New York gay hate crime victim blasts police
“I was kept face down on the sidewalk the whole time. I was not allowed to explain the situation to anyone. Whenever I tried to talk I was told to shut up. One particular cop went beyond that by swearing at me repeatedly.”
Eventually, MacNiallais says, a female police officer allowed him to give his version of events. At this point he was released from handcuffs without charge. A nearby ambulance was waiting to transport him for treatment after the assault. But when MacNiallais asked for his partner to join him in the ambulance he was refused.
“No one is going with you in the ambulance, the police said. When Juan tried to get into the ambulance they would not let him. When Juan explained to the officer that they were all members of his family they replied, “No one is going with him.”
MacNiallais was so disturbed by the actions of the police by this point that he decided he would not travel to the hospital without his partner. He got out of the ambulance and refused to go. Meanwhile, MacNiallais, another police officer told Juan’s brothers that they should simply leave the scene before the police chief arrived, or they would be in trouble.
“My brother’s in law and my partner and I all left. They took me home. They did not arrest my assailants, even though it was my brother in law who had called them to the scene. They did not afford me the opportunity to make a report about the assault, even though I asked them to.
They refused to bring me for medical attention because I did not want to go alone. And, from what I was told by the Police Internal Affairs Department, any time they put someone in cuffs there needs to be some sort of report written, but Internal Affairs are having a really tough time finding it, or finding out who the police officers I encountered were. I was told no report was filed.”
MacNiallais is at pains to point out that he is not attacking the NYPD in general.

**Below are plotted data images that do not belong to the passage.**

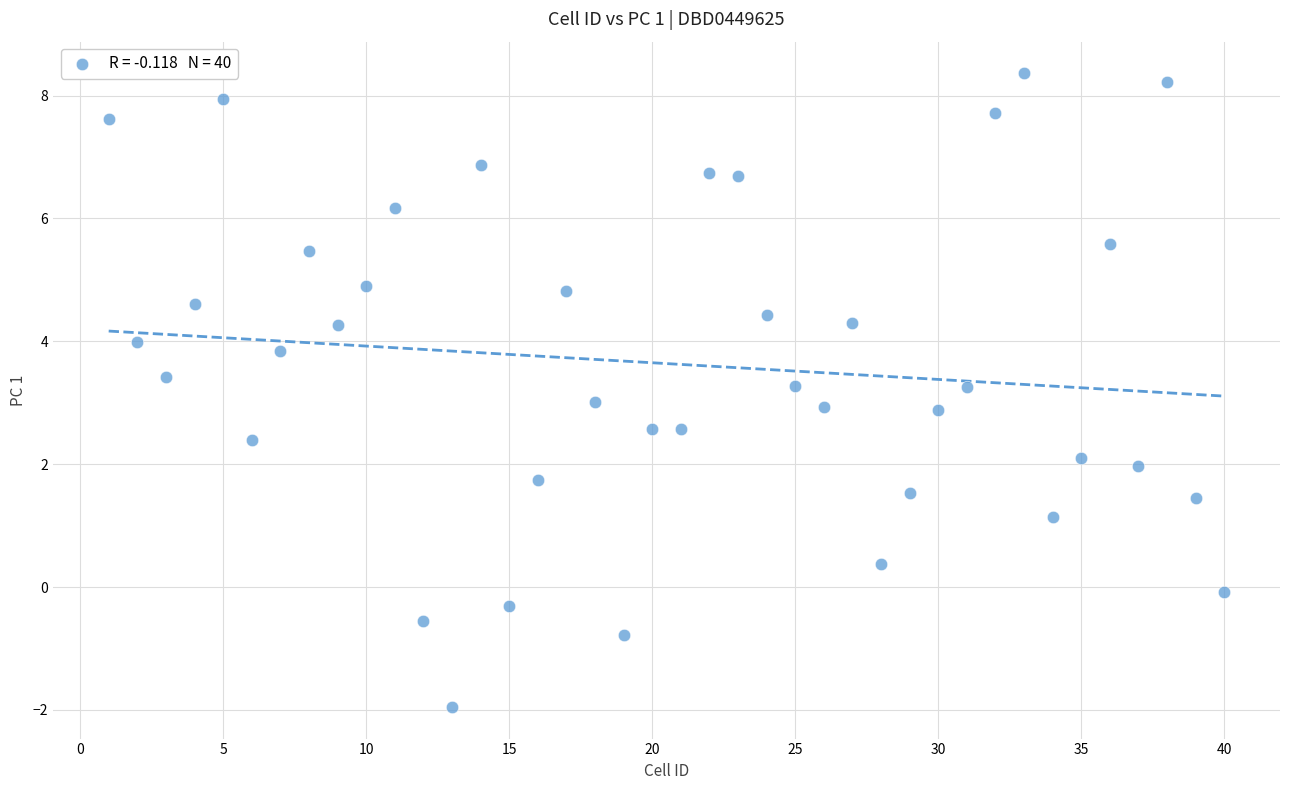

What is the range of X values (max minus min)?

39.0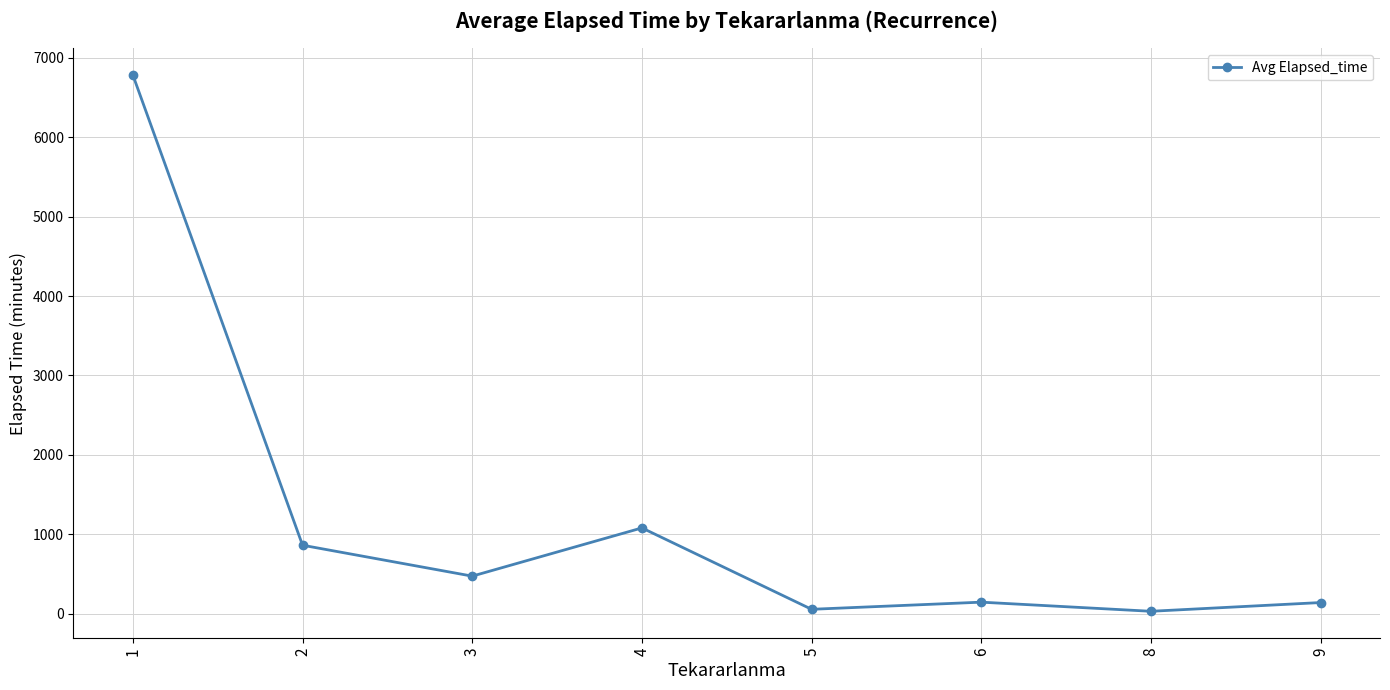

The value at 4 is 1080.0. True or false?

True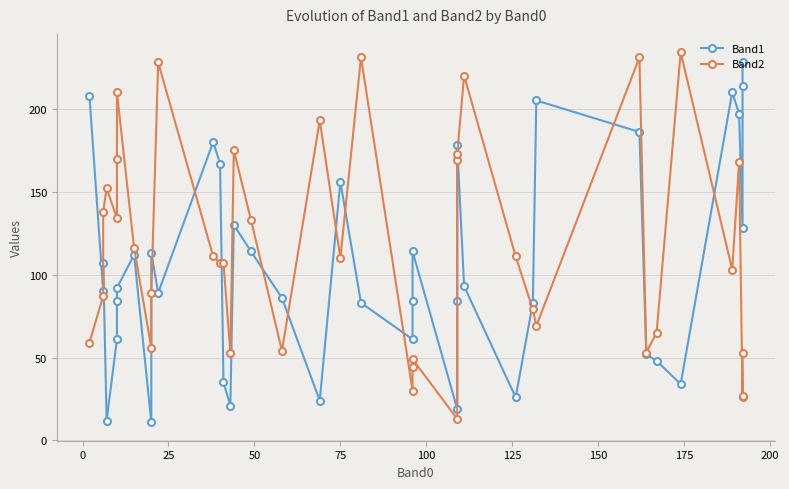

What is the value of the Band1 point at the 5th from the left?

61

There are, he says, a majority of fair and decent police officers. When he called the police the morning after the assault he was well treated. He also received a call, he says, from John Lavelle, the Commanding Officer of the 115 precinct apologizing for what he called the disrespectful treatment of some officers.

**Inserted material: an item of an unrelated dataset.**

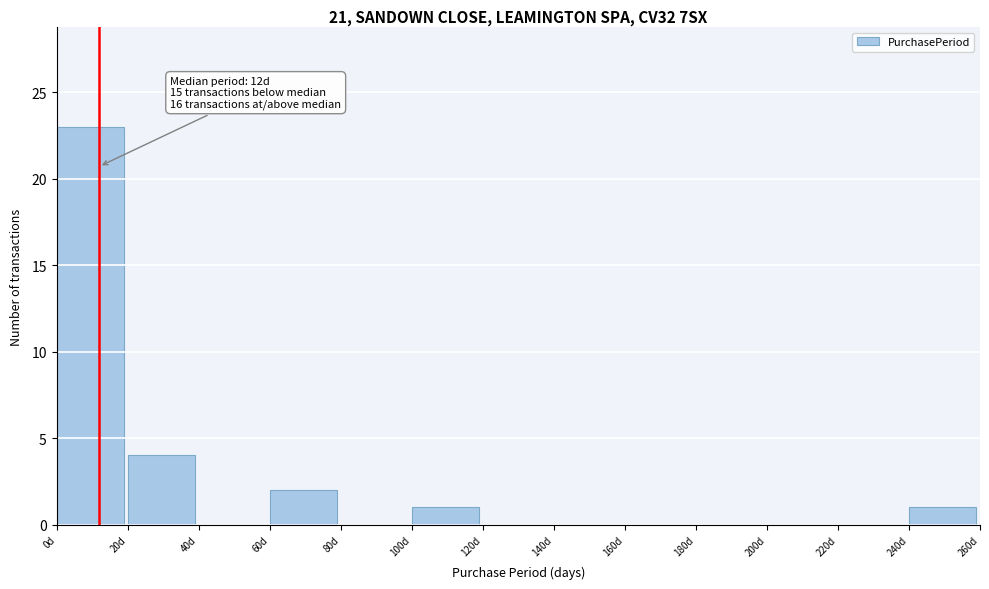

Over which range of the x-axis is the bar tallest?

0 to 20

“He apologized, he asked if I was doing better, and to assure me he would do everything in his power to make sure the police who were disrespectful would be investigated. It was the particular officers that I encountered who were not doing their duty to address the fact that I had been assaulted. They did not allow me to file charges, they arrested no one, and they refused to allow my partner to travel with me to the hospital even though I have the right to request that.”